ノマドランド (2020)

製作国:アメリ
監督:クロエ・ジャオ
原作:ジェシカ・ブルーダー 『ノマド:漂流する高齢労働者たち』(春秋社刊)
脚本:クロエ・ジャオ
音楽:ルドヴィコ・エイナウディ
出演:フランシス・マクドーマンドデヴィッド・ストラザーン/リンダ・メイ/ボブ・ウェルズ 他
★★★★☆


林の中の象のように

昨日のバイト中、あまりにもヒマだったので目についたネット記事をひたすら斜め読みしていたら「ギリギリの車上生活をする非正規40代~」とかいう見出しの記事を見つけました。配信元は、いまや貧困コンテンツと言えばこの雑誌、という感じになっている『SPA!』。見出しも内容もツラいんですが、自分もまあまあの貧民なんで、この手の記事はつい気になって読んでしまう。「家賃を払うことさえできない貧困者にとっては、車上生活こそ最後の砦だ」ですってよ。この記事の取材対象の人に「いやー、ノマドですね!最先端ですね!」などと言おうものなら、その場で刺されても文句は言えないと思う。
というわけで『ノマドランド』なんですが、観た直後こそ、すごく良かったなコレと思い、ツイッターでも「本年度暫定ベスト1」などと呟きましたが、本作は観る人によっては、これは決して手放しでは褒められないなあと思わせる作品だとも思います。
なぜなら、本作の主要な登場人物は「ノマド」と自称してはいても実質的には上記の『SPA!』の記事の人と変わらない「ホームレス」状態じゃないかという見方もできるからです。しかも本作には、原作に登場する、実際にノマド生活を送っている人々が本人役で多数出演しているという事情もあり、この人たちをいかにも最先端のライフスタイルの実践者のように描くのはいかがなものか?という批判が生じても仕方がない。
この点については、ホームレス状態にある人の、他にやりようがないからやむを得ずやっている生活上の工夫や助け合いを「異文化」などともてはやすのと同様に、ノマドの車上生活をいかにも「理想的なライフスタイル」として美化して描いていたら問題ですが、そうなってはいないと個人的には思っています。
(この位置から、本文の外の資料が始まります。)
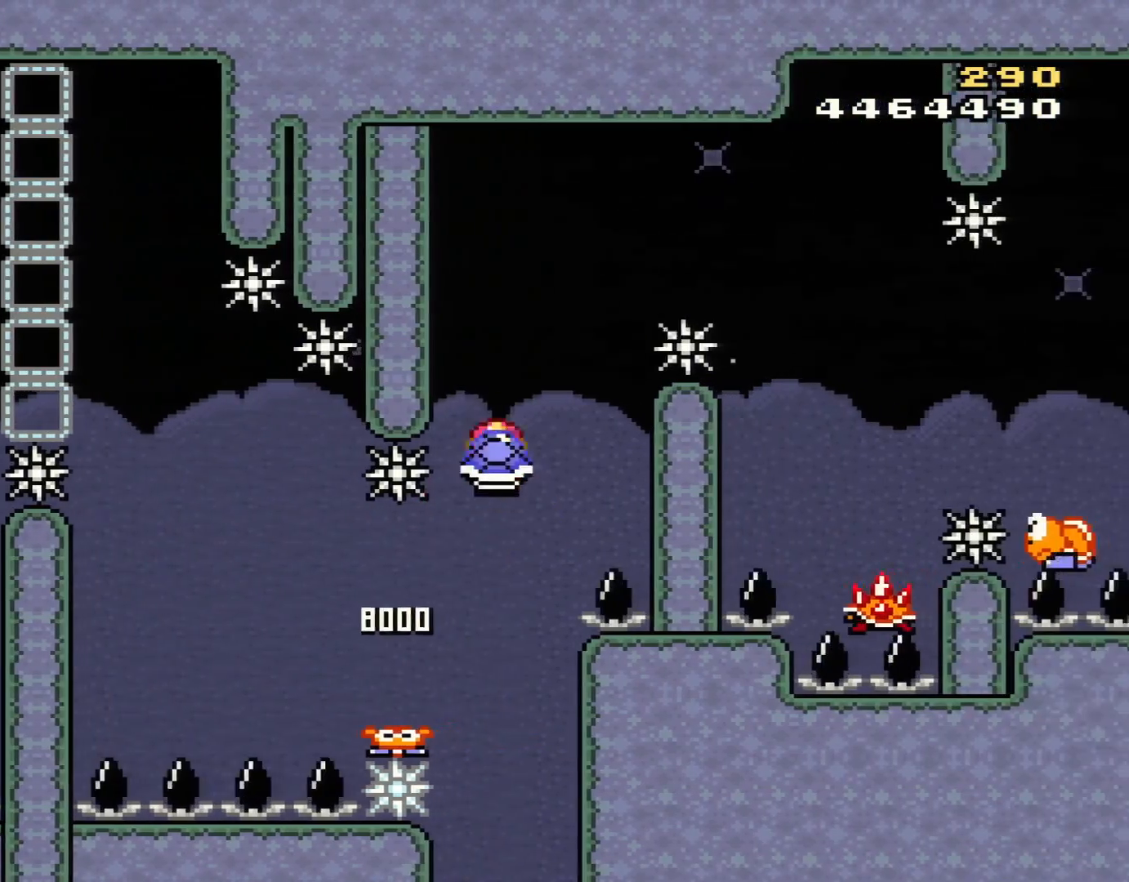
{"buttons": ["B", "Y", "DPAD_LEFT"], "events": [[34, "DPAD_RIGHT", "up"], [34, "DPAD_UP", "down"], [34, "L1", "down"], [67, "DPAD_LEFT", "down"], [67, "DPAD_UP", "up"], [101, "DPAD_UP", "down"], [134, "DPAD_UP", "up"], [251, "DPAD_LEFT", "up"], [251, "DPAD_RIGHT", "down"], [251, "L1", "up"], [317, "DPAD_RIGHT", "up"], [351, "Y", "up"], [384, "DPAD_LEFT", "down"], [501, "Y", "down"]]}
確かに「ノマドの生活はすばらしい!」的なことをノマドのワークショップの参加者たちが口々に言うシーンがあったりもしますが「車が故障したらどうするのか」とか「トイレはどうするのか」といった車上生活ならではの切実な問題や、生活のためにAmazonの倉庫や国立公園のキャンプ場などを転々としながら働かなければならないというしょっぱい部分もきちんと描かれており、決して「ノマドプロパガンダ・フィルム」にはなっていない。でも、そのようには評価しないという人もいるだろうなと思います
しかし、僕がこの作品をそれでも傑作だと思うのは、主人公のファーン(フランシス・マクドーマンド)が、ある人物からの「一緒に暮らそう」というありがたい申し出を結局は断ったあとに獲得する、何かがごっそりと削ぎ落されたような表情を非常に魅力的に感じるからです。「ノマド」でも「ホームレス」でもなく、言ってみれば「修行僧」のような表情。『イノセンス』(2004/押井守)の劇中で引用された「孤独に歩め、悪をなさず、求める所は少なく、林の中の象のように」という『法句経』の一節のように世俗のしがらみから解放され、自然の中を歩み続ける聖者のようにも見える。貧困やら絶望やらをすべて突き抜けて「向こう側」に達してしまっているように思えて、憧れる一方で遠ざかりたくもなる。そんなアンビバレンツな感情を喚起する彼女の描き方にどうにも惹かれる自分がいます。